Muchas veces, las familias se preguntan por qué deben pagar por una evaluación si ya tienen una sospecha, si ya han leído sobre el tema, si ya han visto videos que explican lo que creen que está ocurriendo. La respuesta es clara: porque una evaluación clínica no es una opinión, es un proceso. Es una construcción que implica observar al niño en distintos contextos, aplicar instrumentos validados, analizar resultados, contrastar hipótesis y, sobre todo, comprender desde la funcionalidad. No se trata de confirmar lo que se cree, sino de entender lo que realmente necesita ese niño para desarrollarse de forma integral.

En el ámbito escolar, la situación no es distinta. Las etiquetas se han convertido en criterios de intervención, adecuación o exclusión. “Tiene TDAH, necesita adecuaciones”, “Tiene autismo, no entra a la escuela sin maestra sombra”, “Tiene ansiedad, que lo vea alguien”. Pero ¿quién lo dijo? ¿Dónde está la evaluación? ¿Quién acompañó ese proceso? Un informe bien hecho no dice “tiene esto”, dice “presenta dificultades en la autorregulación emocional en contextos de cambio”, “responde positivamente a estrategias de anticipación visual”, “requiere acompañamiento en la transición entre actividades”. Este tipo de lenguaje permite a los equipos escolares comprender y actuar, sin caer en reduccionismos diagnósticos. Porque lo que importa no es el nombre de la dificultad, sino cómo se acompaña (Muir, Howard & Kervin, 2023).

Ahora bien, ¿qué sucede cuando las familias no quieren seguir lo que se les aconseja? Este es uno de los mayores retos. Hay familias que buscan una etiqueta, pero no quieren asumir el trabajo que implica acompañar. No quieren pagar evaluaciones, no quieren modificar rutinas, no quieren asumir corresponsabilidad. Y cuando reciben un informe, lo usan para exigir a la escuela, pero no para transformar en casa. Acompañar implica compromiso, presencia, escucha y acción. No basta con saber “qué tiene”. Hay que saber qué necesita y estar dispuestos a ofrecerlo. La corresponsabilidad familiar es clave en cualquier proceso evolutivo. Sin ella, la intervención se fragmenta, se debilita, se vuelve insuficiente.

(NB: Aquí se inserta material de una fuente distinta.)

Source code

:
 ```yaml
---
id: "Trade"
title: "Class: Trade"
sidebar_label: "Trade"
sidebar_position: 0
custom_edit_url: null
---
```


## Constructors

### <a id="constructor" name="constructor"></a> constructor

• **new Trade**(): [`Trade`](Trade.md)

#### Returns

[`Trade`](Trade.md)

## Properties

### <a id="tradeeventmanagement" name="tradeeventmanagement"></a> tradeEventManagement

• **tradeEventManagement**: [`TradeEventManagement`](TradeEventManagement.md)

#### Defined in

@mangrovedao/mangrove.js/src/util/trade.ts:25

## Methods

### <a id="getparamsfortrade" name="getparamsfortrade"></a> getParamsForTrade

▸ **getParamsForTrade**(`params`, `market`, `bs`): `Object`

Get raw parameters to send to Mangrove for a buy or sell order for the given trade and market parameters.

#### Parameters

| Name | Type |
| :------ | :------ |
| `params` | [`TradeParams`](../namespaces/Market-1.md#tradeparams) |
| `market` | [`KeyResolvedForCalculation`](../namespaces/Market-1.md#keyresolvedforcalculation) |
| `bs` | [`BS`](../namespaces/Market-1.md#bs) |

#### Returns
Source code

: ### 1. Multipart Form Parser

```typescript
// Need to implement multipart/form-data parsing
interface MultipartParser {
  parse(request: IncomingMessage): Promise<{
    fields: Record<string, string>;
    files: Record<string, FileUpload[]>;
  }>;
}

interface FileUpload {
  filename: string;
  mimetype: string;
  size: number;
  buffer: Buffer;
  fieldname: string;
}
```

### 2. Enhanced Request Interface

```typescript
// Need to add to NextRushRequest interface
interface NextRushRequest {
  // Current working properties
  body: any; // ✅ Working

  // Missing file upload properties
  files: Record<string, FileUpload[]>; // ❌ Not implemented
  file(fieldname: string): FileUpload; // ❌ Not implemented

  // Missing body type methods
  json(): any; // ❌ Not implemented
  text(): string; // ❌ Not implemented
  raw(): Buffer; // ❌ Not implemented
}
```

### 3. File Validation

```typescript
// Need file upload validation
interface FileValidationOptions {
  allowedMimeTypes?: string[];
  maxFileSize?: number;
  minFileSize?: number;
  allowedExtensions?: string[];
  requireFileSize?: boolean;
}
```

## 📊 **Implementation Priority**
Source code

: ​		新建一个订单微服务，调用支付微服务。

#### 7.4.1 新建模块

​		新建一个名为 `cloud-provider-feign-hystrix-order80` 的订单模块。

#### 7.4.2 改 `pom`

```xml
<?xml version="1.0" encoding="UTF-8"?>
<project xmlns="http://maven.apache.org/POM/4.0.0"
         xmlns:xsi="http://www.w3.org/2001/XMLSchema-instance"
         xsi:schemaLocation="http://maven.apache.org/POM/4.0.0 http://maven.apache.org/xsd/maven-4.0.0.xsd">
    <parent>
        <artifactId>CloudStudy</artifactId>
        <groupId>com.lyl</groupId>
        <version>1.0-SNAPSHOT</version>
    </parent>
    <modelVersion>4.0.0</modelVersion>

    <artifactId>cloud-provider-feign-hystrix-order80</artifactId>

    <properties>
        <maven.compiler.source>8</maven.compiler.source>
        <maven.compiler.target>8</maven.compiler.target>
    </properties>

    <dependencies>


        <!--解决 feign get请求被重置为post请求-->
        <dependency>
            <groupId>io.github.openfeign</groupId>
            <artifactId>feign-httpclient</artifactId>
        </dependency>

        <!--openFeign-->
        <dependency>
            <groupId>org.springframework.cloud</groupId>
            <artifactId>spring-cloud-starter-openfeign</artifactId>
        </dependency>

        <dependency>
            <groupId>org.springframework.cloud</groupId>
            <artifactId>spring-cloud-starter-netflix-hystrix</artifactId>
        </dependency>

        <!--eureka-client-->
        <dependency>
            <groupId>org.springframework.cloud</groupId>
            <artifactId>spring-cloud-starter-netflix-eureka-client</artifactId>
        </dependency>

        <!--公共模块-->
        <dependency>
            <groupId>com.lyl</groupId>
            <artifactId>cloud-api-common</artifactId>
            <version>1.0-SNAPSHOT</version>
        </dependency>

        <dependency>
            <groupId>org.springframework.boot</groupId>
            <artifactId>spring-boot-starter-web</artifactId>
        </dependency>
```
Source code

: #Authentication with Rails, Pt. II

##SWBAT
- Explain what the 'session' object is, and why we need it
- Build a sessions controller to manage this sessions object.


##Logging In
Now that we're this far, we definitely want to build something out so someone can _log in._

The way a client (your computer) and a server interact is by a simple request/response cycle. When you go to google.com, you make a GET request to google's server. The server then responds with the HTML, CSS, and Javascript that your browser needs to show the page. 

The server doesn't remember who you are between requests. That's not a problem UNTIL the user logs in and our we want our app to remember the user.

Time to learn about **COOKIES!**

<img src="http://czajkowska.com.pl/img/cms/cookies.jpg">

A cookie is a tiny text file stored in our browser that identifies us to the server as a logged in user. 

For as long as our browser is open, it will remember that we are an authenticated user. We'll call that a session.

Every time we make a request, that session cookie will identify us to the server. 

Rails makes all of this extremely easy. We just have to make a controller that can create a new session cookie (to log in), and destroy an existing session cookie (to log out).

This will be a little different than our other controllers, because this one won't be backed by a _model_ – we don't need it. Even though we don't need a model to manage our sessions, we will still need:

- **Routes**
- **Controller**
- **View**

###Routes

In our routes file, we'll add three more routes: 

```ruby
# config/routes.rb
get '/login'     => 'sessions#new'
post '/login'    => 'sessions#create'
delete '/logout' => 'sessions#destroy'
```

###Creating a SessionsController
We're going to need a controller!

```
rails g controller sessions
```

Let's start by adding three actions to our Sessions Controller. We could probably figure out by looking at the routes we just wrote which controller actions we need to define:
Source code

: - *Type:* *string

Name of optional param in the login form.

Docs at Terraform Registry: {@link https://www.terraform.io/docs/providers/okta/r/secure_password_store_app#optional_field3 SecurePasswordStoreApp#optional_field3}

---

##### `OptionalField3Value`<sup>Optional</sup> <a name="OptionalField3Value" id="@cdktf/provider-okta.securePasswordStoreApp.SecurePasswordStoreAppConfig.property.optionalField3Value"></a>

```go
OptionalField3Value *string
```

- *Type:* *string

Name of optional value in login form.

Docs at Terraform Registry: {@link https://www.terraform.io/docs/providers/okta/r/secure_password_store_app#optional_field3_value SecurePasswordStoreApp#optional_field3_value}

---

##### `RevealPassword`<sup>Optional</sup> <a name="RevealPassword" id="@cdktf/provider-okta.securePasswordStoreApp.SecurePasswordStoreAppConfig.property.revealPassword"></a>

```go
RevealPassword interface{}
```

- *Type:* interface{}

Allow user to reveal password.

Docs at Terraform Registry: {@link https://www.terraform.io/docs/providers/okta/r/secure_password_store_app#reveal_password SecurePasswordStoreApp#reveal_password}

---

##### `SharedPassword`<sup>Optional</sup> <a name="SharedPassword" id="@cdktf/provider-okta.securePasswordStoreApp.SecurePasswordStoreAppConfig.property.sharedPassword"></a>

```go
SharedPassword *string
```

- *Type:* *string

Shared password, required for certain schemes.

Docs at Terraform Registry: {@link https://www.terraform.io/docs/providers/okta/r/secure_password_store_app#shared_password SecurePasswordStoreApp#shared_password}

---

Acompañar sin etiquetar también significa reconocer que el desarrollo infantil no es lineal, ni homogéneo, ni predecible. Cada niño tiene su propio ritmo, sus propios desafíos, sus propias formas de crecer. Y ese crecimiento no siempre se ajusta a los estándares escolares, a las expectativas familiares o a los modelos clínicos tradicionales. Por eso, es necesario construir una mirada más amplia, más flexible, más humana. Una mirada que permita ver al niño como protagonista de su proceso, y no como objeto de diagnóstico.

Porque la infancia no necesita etiquetas, necesita presencia, juego y escucha. Y porque acompañar, desde la empatía y la funcionalidad, es el camino más respetuoso, profundo y efectivo que podemos ofrecer.

 

 

Referencias

American Psychiatric Association. (2022). Diagnostic and statistical manual of mental disorders (5th ed., text rev.). American Psychiatric Publishing.

Howard, S. J., Vasseleu, E., Mushahwar, L., Mallawaarachchi, S., Neilsen-Hewett, C., Day, N., Melhuish, E. C., & Williams, K. E. (2024). Unravelling self-regulation in early childhood: Protocol for the longitudinal SPROUTS study. BMC Psychology, 12, Article 609.

Muir, R. A., Howard, S. J., & Kervin, L. (2023). Interventions and approaches targeting early self-regulation or executive functioning in preschools: A systematic review. Educational Psychology Review, 35(1), Article 27.

Siegel, D. J. (2012). The developing mind: How relationships and the brain interact to shape who we are (2nd ed.). The Guilford Press.